The absurdity of gender roles has been glaring to me, not just now, but throughout my life. I've always been trying to prove to someone that I'm not just some helpless little girl. I've had jobs that are traditionally male (i.e. law enforcement, welder) and embraced "traditional" roles for women. My parents signed me up for ballet because soccer was for boys and "too rough", despite the hours I sat on the sidelines while my brother played (even as the girls' league was in the adjacent field). I played ice hockey with the neighborhood kids in the winter, and the boys told me I was too rough. As a college freshman, I did a research paper on sexism in textbooks which generally made girls dumb while boys solved problems. What mattered to me was what I was capable of. Ultimately, I think designating roles for each gender limits everyone's potential.
I tried to raise my sons without these stereotypes, letting them express themselves openly. They both grew their hair out for locks of love, one loved his dollhouse and the other his pink room, among other things. They expect women to be their equals and not their servants. I could go on but it's not necessary.
It's about time the world is coming around even with small things like getting rid of pink and blue toy aisles. Girls don't need pink legoes. In my opinion, I preferred my legoes coming in boxes labeled 500 Pieces instead of some movie inspired set. It was a lot freer without instructions.

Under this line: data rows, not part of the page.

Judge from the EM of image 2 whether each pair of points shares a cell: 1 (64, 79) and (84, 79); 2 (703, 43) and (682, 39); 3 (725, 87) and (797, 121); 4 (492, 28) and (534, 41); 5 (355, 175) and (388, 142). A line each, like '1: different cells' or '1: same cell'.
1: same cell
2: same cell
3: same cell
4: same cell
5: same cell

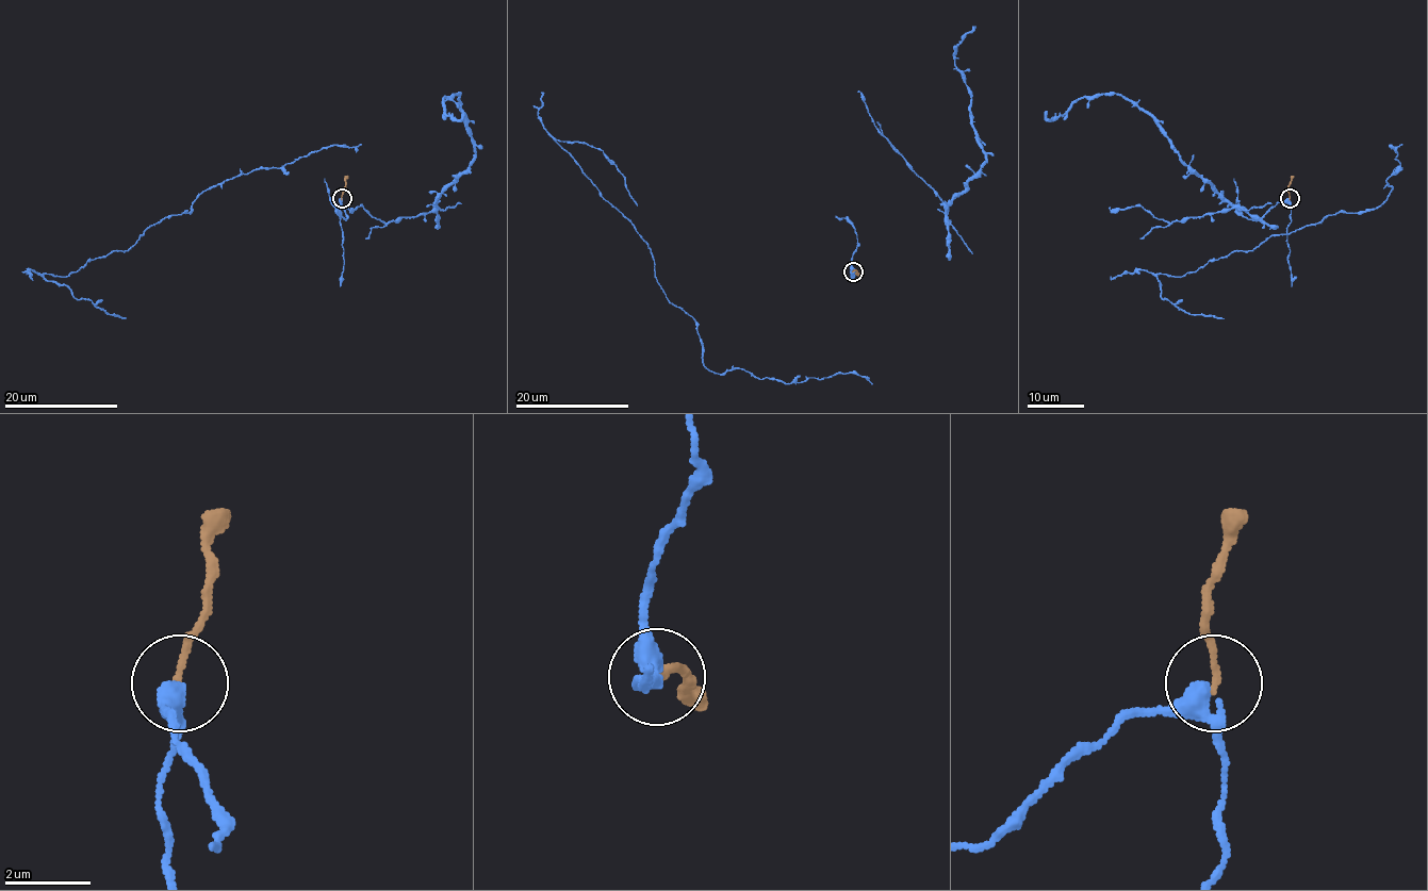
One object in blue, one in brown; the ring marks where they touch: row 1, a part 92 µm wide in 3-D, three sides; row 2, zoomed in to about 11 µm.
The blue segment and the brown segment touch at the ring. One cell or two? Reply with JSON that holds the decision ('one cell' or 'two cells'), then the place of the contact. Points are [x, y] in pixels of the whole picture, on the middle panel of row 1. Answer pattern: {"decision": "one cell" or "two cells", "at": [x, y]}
{"decision": "one cell", "at": [853, 271]}

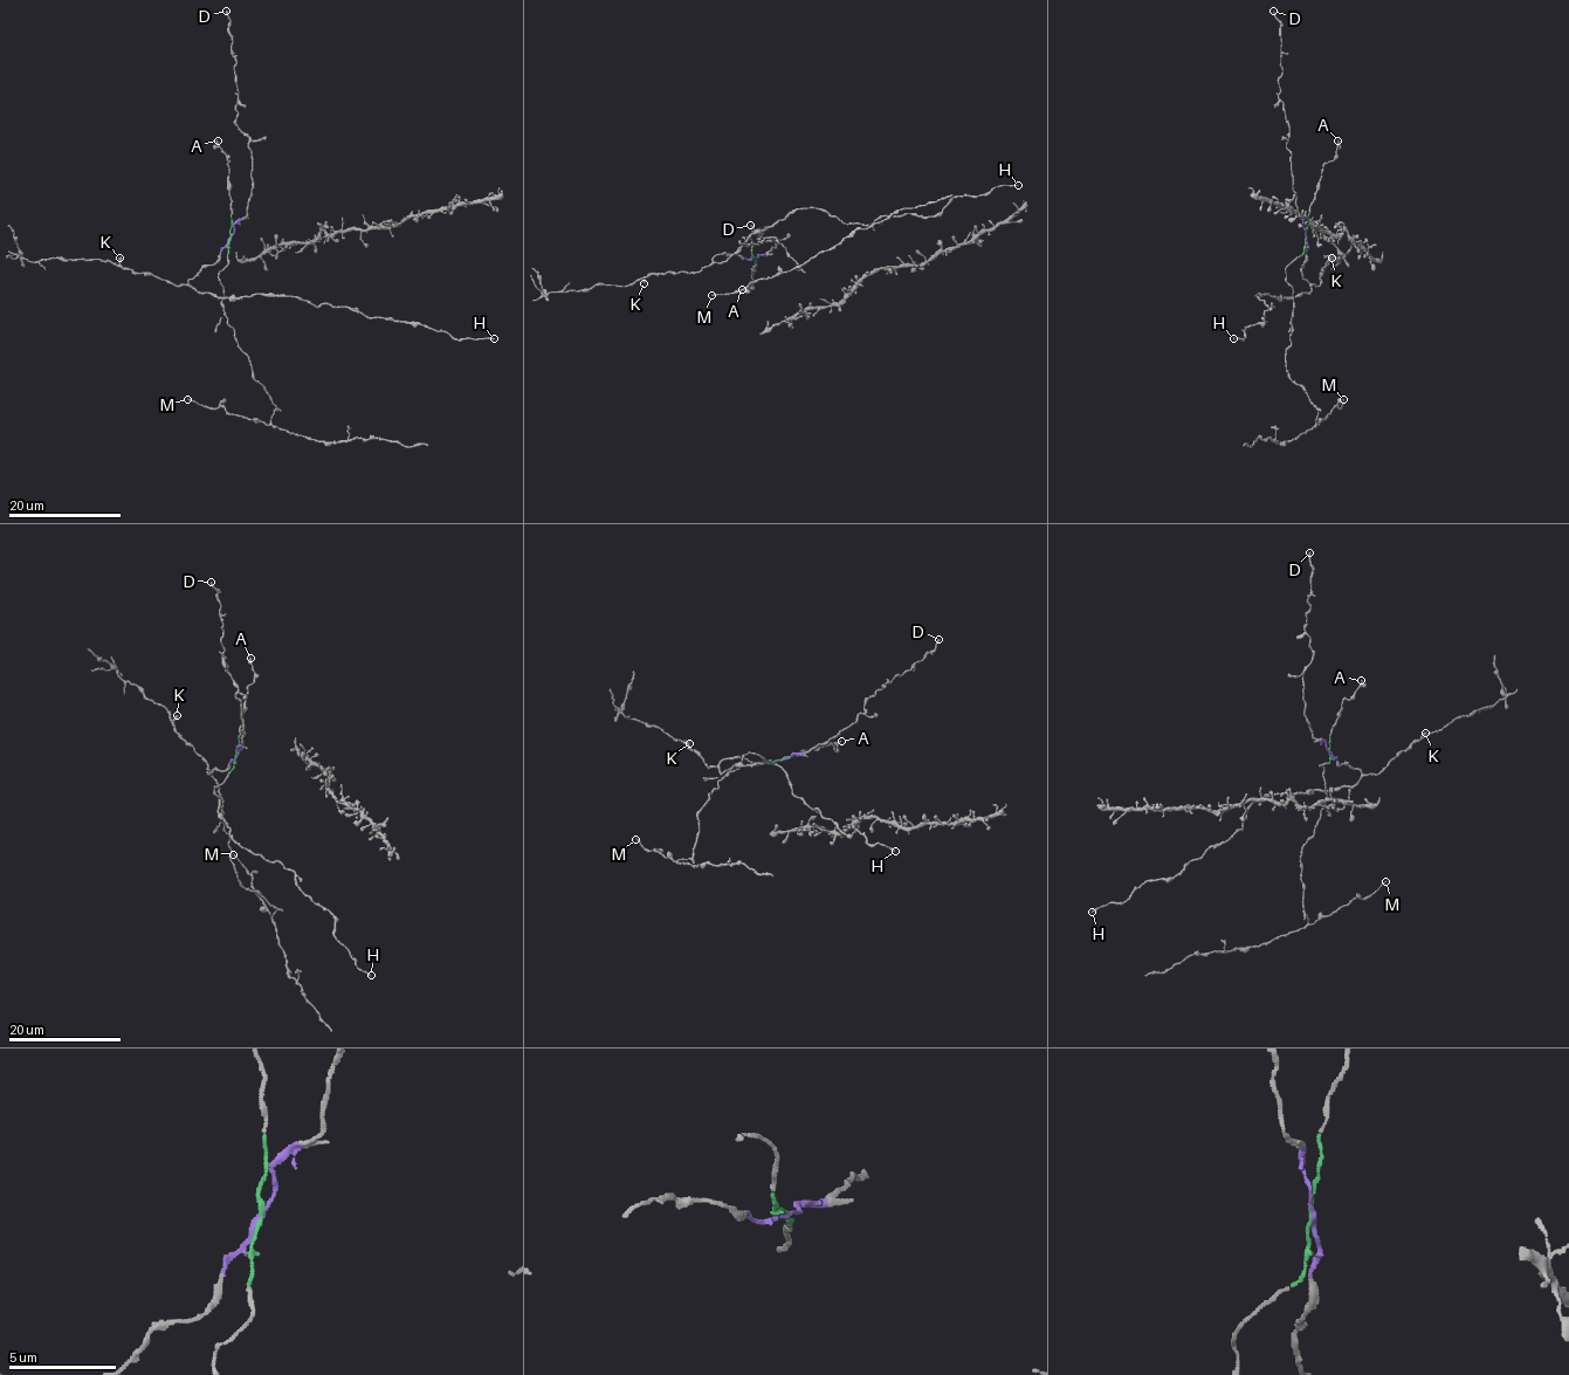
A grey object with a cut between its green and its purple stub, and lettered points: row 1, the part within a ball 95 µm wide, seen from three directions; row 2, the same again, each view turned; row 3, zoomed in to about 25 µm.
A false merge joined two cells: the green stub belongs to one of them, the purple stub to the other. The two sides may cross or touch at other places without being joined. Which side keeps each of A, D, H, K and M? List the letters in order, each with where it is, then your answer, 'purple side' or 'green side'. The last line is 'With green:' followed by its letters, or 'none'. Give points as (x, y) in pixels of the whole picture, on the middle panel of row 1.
A: place (742, 289); green side
D: place (750, 225); purple side
H: place (1018, 185); purple side
K: place (644, 283); purple side
M: place (711, 295); green side
With green: A, M

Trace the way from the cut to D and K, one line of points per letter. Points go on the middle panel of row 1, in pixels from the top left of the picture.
D: (755, 256), (765, 255), (776, 242), (773, 238), (764, 241), (759, 238), (762, 229), (758, 234), (750, 226)
K: (755, 256), (751, 260), (737, 254), (717, 254), (699, 270), (649, 274), (644, 283)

I created an apron for the show, much like the ones I'm working on for my dirndl dress sculptures. Aprons are loaded with meaning, and I'm planning on creating some ceramic ones soon. I used iron-on transfers to apply quotes to a dishcloth. Each quote was embroidered on to the apron, some with beads and ribbon. Everything hand sewn giving me ample time to contemplate and practice mindfulness. Since some people think gender is black and white, I used this as my color palette. I loved the "boy" fabric from Hobby Lobby with its' robots and legoes juxtaposed with all the "girly" aspects of the apron. Again, I'm creating something "pretty" to draw the viewer in and hopefully engage them. I wanted to avoid the TLDR response so I used succinct quotes, plus the one image from a children's book which beneath it reads "Boys fix things. Girls need things fixed." Coming from a girl who fixes a lot of shit, gender roles suck, maybe a few more people will realize this.